Windows Vista Security Checklist
To immediately secure your Windows Vista system, take the three steps below:
- Install anti-virus software
If you do not have anti-virus software installed, you may leave your system vulnerable to viruses, Trojan horses, spam, and other intrusions. Students, faculty and staff can download anti-virus software from the BevoWare site. You should configure your software to scan regularly and set your virus definition (DAT) files to auto-update.
- Run the Windows Firewall to protect your machine against Internet attacks and
random network scans.
- From the Start menu, open the Control Panel, and select Security Center.
- Click Windows Firewall.
- Select On.
- Select the Internet Connection Firewall checkbox.
- Run Windows Update and Enable Automatic Updates
You should run Windows Update on your system or visit the Windows Update Web site to install all critical and recommended updates for your system. The ISO recommends that you also
configure Windows Vista to automatically update.

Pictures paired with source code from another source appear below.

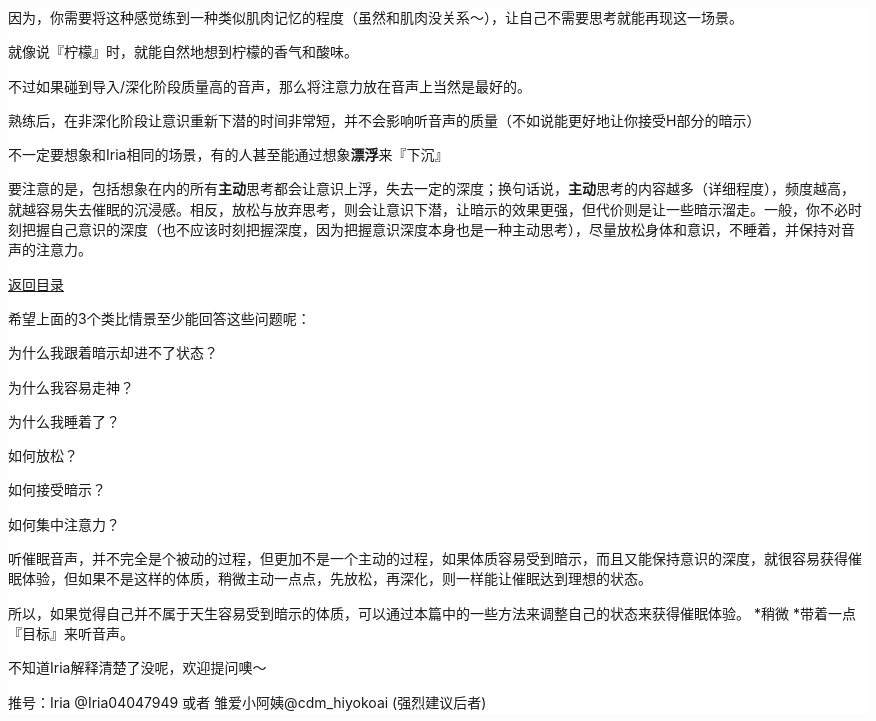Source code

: 
因为，你需要将这种感觉练到一种类似肌肉记忆的程度（虽然和肌肉没关系～），让自己不需要思考就能再现这一场景。



就像说『柠檬』时，就能自然地想到柠檬的香气和酸味。



不过如果碰到导入/深化阶段质量高的音声，那么将注意力放在音声上当然是最好的。



熟练后，在非深化阶段让意识重新下潜的时间非常短，并不会影响听音声的质量（不如说能更好地让你接受H部分的暗示）





不一定要想象和Iria相同的场景，有的人甚至能通过想象**漂浮**来『下沉』



要注意的是，包括想象在内的所有**主动**思考都会让意识上浮，失去一定的深度；换句话说，**主动**思考的内容越多（详细程度），频度越高，就越容易失去催眠的沉浸感。相反，放松与放弃思考，则会让意识下潜，让暗示的效果更强，但代价则是让一些暗示溜走。一般，你不必时刻把握自己意识的深度（也不应该时刻把握深度，因为把握意识深度本身也是一种主动思考），尽量放松身体和意识，不睡着，并保持对音声的注意力。



[返回目录](目录)



希望上面的3个类比情景至少能回答这些问题呢：



为什么我跟着暗示却进不了状态？



为什么我容易走神？



为什么我睡着了？



如何放松？



如何接受暗示？



如何集中注意力？



听催眠音声，并不完全是个被动的过程，但更加不是一个主动的过程，如果体质容易受到暗示，而且又能保持意识的深度，就很容易获得催眠体验，但如果不是这样的体质，稍微主动一点点，先放松，再深化，则一样能让催眠达到理想的状态。



所以，如果觉得自己并不属于天生容易受到暗示的体质，可以通过本篇中的一些方法来调整自己的状态来获得催眠体验。 *稍微 *带着一点『目标』来听音声。



不知道Iria解释清楚了没呢，欢迎提问噢～



推号：Iria  @Iria04047949 或者 雏爱小阿姨@cdm_hiyokoai (强烈建议后者)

For increased security, you should also take the following steps:
Set strong passwords on all accounts
All users on the UT network are expected to choose
strong passwords and guard them well. If someone else obtains your
password, they can access your private data (including e-mail), alter
or destroy your files and perform illegal or inappropriate activities
in your name. To learn more about choosing strong passwords, visit the Password Dos and Don'ts topic.
Be careful when using peer-to-peer file sharing applications
Although peer-to-peer (P2P) applications such as Napster, Gnutella, iMesh,
Audiogalaxy Satellite, and KaZaA, are a good way of sharing information,
if you do not use them appropriately you may degrade the performance of
the Universitys network, unknowingly share your personal data, inadvertently
violate federal copyright law, or expose your computer to malicious code
use. Read What
You Need to Know about Peer-to-Peer File-Sharing Applications.
Use secure file transfer
When transferring files over the Internet you should always use a secured
connection. SSH and SFTP applications encrypt and protect your passwords
and information. If you use Telnet or a non-secure FTP program,
your information is sent in the clear for anyone to see. SSH and SFTP
clients are available for download on the BevoWare site.
Disable guest accounts
By default, the Guest account is disabled in Windows Vista. However, you may wish to verify this fact, because these types of accounts can provide information to hackers and increase your security risk.
Download the Microsoft Baseline Security Analyzer
Baseline Security Analyzer (MBSA) provides an easy and efficient way
to identify common security misconfigurations on your Windows-based system.
MBSA will scan your operating system and other installed components for
common system misconfigurations and check for missing security updates.
The ITS Web site has a tutorial on running the scan and fixing any problems.
Disable IPv6 support
The majority of networks only support IP version 4 right now. In order to get around this, Microsoft has included several technologies to allow IP version 6 traffic to cross these networks. At this time, there is no good reason to need this functionality. Network services requiring IPv6 are extremely rare.
The methods which Microsoft has chosen have proven to be problematic for several reasons. On a larger scale, networks have become congested with IPv6 traffic from computers running Windows Vista. This results in slower network performance and overwhelmed network services. What you will notice is that tasks that you use the network for, such as checking e-mail and browsing the Web, will take longer than they would if you disabled IPv6 support.
Because of the issues Microsoft’s IPv6 extensions cause, and the fact that IPv6 is not useful at present, we recommend disabling this support until it is actually needed.
For instructions on disabling IPv6:
- Go to the IPv6 for Microsoft Windows: Frequently Asked Questions page.
- Scroll down to the "IPv6 in Windows Vista and Windows Server 2008" section.
- Click "How do I disable IPv6 in Windows Vista and Windows Server 2008?."